Задания для выполнения →
1 – Перепишите дословно отрывок из текста о Прусте и Джойсе от слов «Сравнивая этот город-мир, неясный, расплывчатый, аморфный, с» до слов «готово дать семена?» включительно.
2 – Ответьте по тексту о Прусте и Джойсе на следующие вопросы.
(а) В каких местах Дублина, согласно тексту, ведутся разговоры?
(б) Чьими тенями, по тексту, становится усохшая фигура Улисса?
(в) С чьей работой в тексте сравнивается этнология?

Фрагмент документа →
================================

Сравнивая этот город-мир, неясный, расплывчатый, аморфный, с куда более узким, но более цельным и все еще благоуханным, пусть и полностью упадническим миром Пруста, мы осознаем, какие перемены произошли в мире всего за несколько лет. Вещи, обсуждаемые в искусственном мирке предместья Сен-Жермен, не выдерживают никакого сравнения с тем, о чем ведутся разговоры на улицах, в пабах и борделях Дублина. Благоухание, подымающееся со страниц Пруста, – что это, как не аромат умирающего мира, последний тонкий запах того, что готово дать семена?
Когда мы, читая «Улисса», проникаем в Дублин и открываем для себя флору и фауну, зафиксированную памятью такого высокоцивилизованного и высокочувствительного существа, как Джойс, мы осознаем, что отсутствие запаха, деодоризация, есть результат смерти. Те, кто кажутся живыми людьми, ходящими, любящими, разговаривающими, пьющими, на самом деле не люди, а призраки. Драма заключается в разжижении; это даже не статичность, как у Пруста. Анализ более невозможен, так как организм не существует. Вместо исследования умирающего, однако еще не тронутого разложением организма, как у Пруста, мы обнаруживаем, что заняты исследованием существования клеток, ампутированных органов, поврежденных оболочек. Этнология, то есть примерно то, чем занимаются египтологи, изучающие останки останков. Описание жизни через мумии. Величественная гомеровская фигура Улисса, усохшая до незначительных размеров тени то Блума, то Дедала, бродит по мертвому и покинутому миру большого города; анемичные, искаженные и чахлые отражения того, что было некогда эпическими деяниями, которые Джойс разделил на эпизоды в своем знаменитом «основном плане» и которые остаются лишь подобием, тенью и могилой идей, событий и людей.

================================

Элементы из источника данных
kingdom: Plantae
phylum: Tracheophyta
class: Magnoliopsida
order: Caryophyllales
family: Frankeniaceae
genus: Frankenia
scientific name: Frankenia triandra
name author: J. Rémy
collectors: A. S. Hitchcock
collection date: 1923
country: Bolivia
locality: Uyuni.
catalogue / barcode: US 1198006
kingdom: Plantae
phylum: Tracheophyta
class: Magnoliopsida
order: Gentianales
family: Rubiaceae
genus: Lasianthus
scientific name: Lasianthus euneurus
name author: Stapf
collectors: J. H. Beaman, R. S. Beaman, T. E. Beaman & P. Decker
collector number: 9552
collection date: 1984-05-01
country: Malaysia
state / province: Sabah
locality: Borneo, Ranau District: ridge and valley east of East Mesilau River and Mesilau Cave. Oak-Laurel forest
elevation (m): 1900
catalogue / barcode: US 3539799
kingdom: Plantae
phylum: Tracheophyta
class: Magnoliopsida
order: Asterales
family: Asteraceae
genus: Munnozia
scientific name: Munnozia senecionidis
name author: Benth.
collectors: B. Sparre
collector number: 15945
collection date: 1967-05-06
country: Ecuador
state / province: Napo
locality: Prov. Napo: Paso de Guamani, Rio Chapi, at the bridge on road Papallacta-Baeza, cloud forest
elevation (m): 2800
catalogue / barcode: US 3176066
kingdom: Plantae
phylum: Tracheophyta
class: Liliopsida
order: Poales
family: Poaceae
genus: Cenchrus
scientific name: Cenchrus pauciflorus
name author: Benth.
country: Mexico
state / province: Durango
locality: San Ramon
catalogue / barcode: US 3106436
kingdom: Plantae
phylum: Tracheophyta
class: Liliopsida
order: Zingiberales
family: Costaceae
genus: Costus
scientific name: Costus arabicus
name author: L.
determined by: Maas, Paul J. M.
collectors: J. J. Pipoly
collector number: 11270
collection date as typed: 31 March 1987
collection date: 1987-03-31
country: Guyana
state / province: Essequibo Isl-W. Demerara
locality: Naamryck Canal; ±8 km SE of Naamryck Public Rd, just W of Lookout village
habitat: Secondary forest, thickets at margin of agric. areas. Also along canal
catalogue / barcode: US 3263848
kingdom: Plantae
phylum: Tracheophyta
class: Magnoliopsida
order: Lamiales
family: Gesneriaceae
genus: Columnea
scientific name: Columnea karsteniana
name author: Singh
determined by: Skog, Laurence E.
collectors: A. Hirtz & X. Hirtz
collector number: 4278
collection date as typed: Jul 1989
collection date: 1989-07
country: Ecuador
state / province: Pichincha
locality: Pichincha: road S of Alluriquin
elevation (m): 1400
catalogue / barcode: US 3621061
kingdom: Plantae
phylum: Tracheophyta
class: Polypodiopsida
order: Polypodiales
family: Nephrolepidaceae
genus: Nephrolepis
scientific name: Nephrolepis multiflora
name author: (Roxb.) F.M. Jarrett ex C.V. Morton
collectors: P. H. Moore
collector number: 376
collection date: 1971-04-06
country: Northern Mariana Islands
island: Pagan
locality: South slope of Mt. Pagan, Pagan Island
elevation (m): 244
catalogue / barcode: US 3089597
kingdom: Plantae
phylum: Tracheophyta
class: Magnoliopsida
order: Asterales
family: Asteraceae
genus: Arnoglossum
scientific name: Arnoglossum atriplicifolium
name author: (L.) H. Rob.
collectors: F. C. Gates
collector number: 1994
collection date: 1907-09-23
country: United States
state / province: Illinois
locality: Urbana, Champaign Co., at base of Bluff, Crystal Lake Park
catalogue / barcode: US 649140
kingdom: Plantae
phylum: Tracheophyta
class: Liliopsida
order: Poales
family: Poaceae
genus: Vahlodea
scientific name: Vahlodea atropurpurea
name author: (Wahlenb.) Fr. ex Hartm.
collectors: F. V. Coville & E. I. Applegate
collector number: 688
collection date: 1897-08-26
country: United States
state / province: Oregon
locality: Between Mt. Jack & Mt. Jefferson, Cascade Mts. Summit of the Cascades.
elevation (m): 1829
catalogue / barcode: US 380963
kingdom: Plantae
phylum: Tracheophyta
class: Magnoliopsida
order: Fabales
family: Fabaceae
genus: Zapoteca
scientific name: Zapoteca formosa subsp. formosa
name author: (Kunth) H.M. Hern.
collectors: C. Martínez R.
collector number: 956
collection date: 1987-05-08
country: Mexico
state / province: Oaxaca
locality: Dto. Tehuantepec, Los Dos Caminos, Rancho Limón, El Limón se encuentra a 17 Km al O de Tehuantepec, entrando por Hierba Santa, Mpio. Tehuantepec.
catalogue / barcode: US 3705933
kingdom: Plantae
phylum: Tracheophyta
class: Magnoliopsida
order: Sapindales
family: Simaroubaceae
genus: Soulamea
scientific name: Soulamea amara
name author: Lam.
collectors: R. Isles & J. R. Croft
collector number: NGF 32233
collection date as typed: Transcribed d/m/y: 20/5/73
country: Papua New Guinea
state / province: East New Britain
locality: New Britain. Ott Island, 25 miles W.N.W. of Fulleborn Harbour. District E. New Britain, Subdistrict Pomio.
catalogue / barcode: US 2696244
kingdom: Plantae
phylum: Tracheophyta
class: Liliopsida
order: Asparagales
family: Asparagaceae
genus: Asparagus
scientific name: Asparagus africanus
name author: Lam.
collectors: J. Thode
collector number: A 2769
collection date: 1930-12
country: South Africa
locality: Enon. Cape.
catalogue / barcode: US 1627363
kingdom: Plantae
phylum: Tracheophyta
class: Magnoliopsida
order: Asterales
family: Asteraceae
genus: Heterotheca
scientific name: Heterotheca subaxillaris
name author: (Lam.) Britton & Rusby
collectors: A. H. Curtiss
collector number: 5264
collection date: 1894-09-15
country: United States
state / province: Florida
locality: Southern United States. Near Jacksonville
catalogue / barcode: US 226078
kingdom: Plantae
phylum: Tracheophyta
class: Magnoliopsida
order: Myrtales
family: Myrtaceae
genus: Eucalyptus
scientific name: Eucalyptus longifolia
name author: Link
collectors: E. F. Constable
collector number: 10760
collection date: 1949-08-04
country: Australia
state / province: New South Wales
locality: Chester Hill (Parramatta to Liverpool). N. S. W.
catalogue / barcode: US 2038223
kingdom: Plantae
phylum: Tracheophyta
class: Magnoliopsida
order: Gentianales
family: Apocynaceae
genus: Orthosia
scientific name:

================================

Список решений →
1 –
Сравнивая этот город-мир, неясный, расплывчатый, аморфный, с куда более узким, но более цельным и все еще благоуханным, пусть и полностью упадническим миром Пруста, мы осознаем, какие перемены произошли в мире всего за несколько лет. Вещи, обсуждаемые в искусственном мирке предместья Сен-Жермен, не выдерживают никакого сравнения с тем, о чем ведутся разговоры на улицах, в пабах и борделях Дублина. Благоухание, подымающееся со страниц Пруста, – что это, как не аромат умирающего мира, последний тонкий запах того, что готово дать семена?

2 –
(а) Разговоры ведутся на улицах, в пабах и борделях Дублина.
(б) Фигура Улисса становится тенью то Блума, то Дедала.
(в) Этнология сравнивается с работой египтологов, изучающих останки останков.